An artist’s life is to be more present. For my partner, Evie, and I — and Evie is a big part of the work — we’re just trying to be present to what is going on around us. But for me, all of this artwork doesn’t really mean much without the relationships that make life worth living. And I think that’s so beautiful about iconography; it’s a very communal art.
As an artist, I’m entering into this improvisation or this dialogue, which I think doesn’t happen in a lot of artists’ work. Working on this artwork with churches can be very hard. But what is so gratifying and is a gift to me is that part of the work: the communality, the conversations about images that mean something to them and that want to push them toward communities and push them toward new ways of being in the world and new ways of relating to one another. I wouldn’t be able to enter into that if I wasn’t doing specifically this work, and so I think it’s just about receiving those gifts and doing the best I can to translate that gift [of communality] into the work.
We are just constantly inundated with images. What happens, especially with the social media world, TikTok, Instagram, whatever, is that we can be so quick to speak into something. I hope my art has this potential to teach us to not speak into something but just to learn how to observe, to be still and observe something.

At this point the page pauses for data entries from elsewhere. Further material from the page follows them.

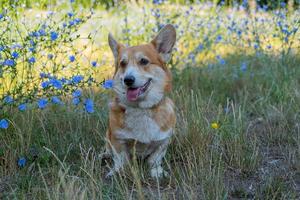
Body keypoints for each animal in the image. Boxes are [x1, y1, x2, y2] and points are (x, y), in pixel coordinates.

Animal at [105, 24, 176, 178]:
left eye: (143, 61)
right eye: (122, 63)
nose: (128, 80)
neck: (141, 108)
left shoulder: (164, 140)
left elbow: (155, 158)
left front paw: (156, 172)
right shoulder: (117, 139)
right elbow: (120, 159)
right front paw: (117, 172)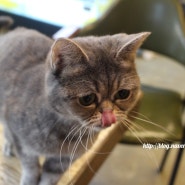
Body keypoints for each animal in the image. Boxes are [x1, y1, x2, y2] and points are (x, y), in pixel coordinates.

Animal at [0, 27, 149, 185]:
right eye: (87, 99)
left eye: (123, 93)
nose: (109, 116)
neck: (67, 132)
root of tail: (19, 29)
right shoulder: (20, 140)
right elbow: (30, 166)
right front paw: (29, 180)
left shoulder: (65, 159)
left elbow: (50, 177)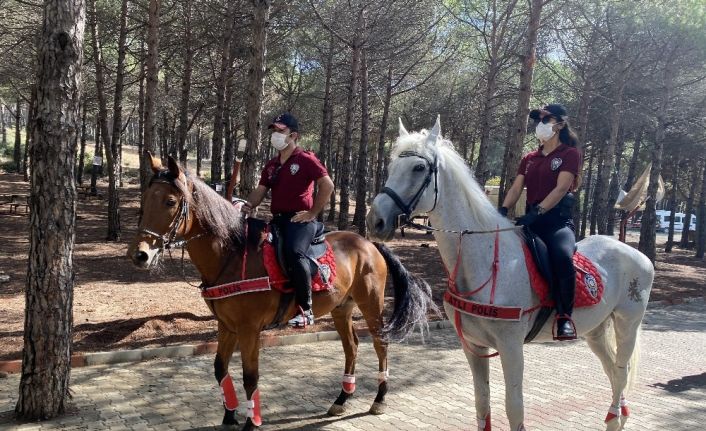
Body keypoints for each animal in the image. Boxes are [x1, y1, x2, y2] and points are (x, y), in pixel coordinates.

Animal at [126, 156, 434, 431]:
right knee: (352, 347)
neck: (232, 255)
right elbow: (219, 368)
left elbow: (250, 377)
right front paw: (229, 414)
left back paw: (379, 399)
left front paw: (251, 422)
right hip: (341, 309)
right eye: (145, 198)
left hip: (370, 304)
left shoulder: (249, 330)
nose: (140, 255)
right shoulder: (226, 325)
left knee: (381, 344)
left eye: (170, 201)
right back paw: (341, 399)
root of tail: (369, 243)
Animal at [366, 118, 652, 431]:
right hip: (596, 331)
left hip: (628, 323)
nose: (374, 220)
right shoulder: (473, 346)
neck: (485, 260)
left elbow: (514, 408)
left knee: (621, 371)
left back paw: (615, 419)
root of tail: (636, 254)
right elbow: (482, 403)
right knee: (612, 371)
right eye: (391, 165)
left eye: (419, 168)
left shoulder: (511, 346)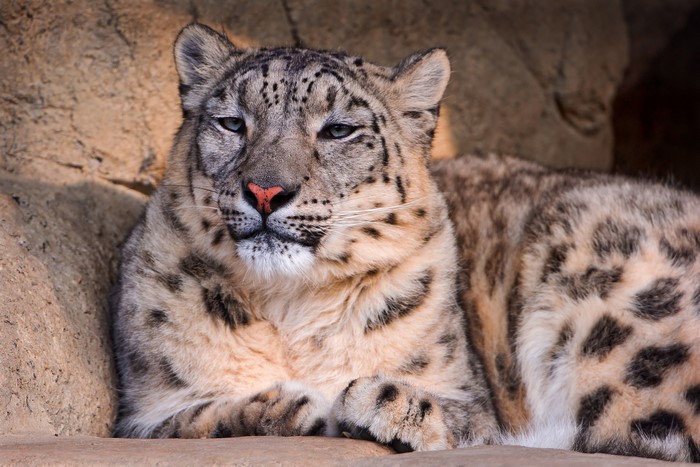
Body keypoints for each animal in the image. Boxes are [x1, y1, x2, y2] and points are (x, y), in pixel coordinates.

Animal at [110, 23, 700, 462]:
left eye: (338, 129)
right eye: (232, 122)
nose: (265, 191)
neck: (290, 308)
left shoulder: (469, 392)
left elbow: (478, 419)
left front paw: (375, 401)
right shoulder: (145, 408)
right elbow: (185, 420)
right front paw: (282, 406)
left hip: (619, 317)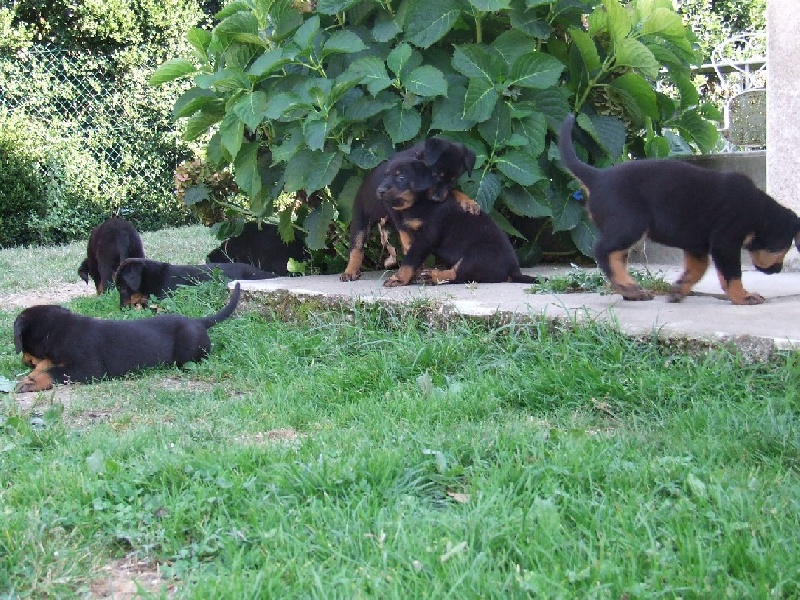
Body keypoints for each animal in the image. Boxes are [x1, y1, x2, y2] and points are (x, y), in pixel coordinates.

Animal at [13, 284, 241, 392]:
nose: (23, 362)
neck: (58, 330)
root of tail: (198, 321)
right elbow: (48, 365)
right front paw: (30, 377)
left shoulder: (89, 369)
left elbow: (55, 372)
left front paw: (32, 381)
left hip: (188, 349)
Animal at [340, 137, 478, 282]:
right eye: (435, 174)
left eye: (453, 180)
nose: (436, 199)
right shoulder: (393, 204)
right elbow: (404, 229)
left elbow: (453, 192)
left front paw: (469, 201)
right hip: (360, 219)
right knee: (356, 247)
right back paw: (350, 271)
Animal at [376, 159, 536, 288]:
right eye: (385, 176)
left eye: (401, 177)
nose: (379, 190)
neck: (416, 204)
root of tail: (514, 270)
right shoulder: (407, 235)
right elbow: (412, 258)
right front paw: (410, 276)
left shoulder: (427, 237)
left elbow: (409, 260)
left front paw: (398, 279)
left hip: (479, 253)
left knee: (459, 275)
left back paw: (432, 276)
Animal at [556, 113, 800, 304]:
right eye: (784, 245)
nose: (777, 270)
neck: (759, 213)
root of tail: (597, 177)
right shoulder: (725, 242)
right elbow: (732, 275)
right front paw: (743, 297)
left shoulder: (697, 245)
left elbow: (697, 269)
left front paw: (679, 289)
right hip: (631, 224)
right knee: (603, 251)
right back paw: (629, 287)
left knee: (616, 258)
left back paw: (629, 291)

And that’s my hope for these images, that they can potentially create dialogue. Not only an internal dialogue but also a dialogue between each other. And that just observing and not speaking into something, I think, is the first part of connecting to the piece of art, whether it’s art in churches, in this iconography or elsewhere.
What is our church art for? Is it glorified wallpaper, or can it be something that can help us see each other, see in new ways and see God in new ways?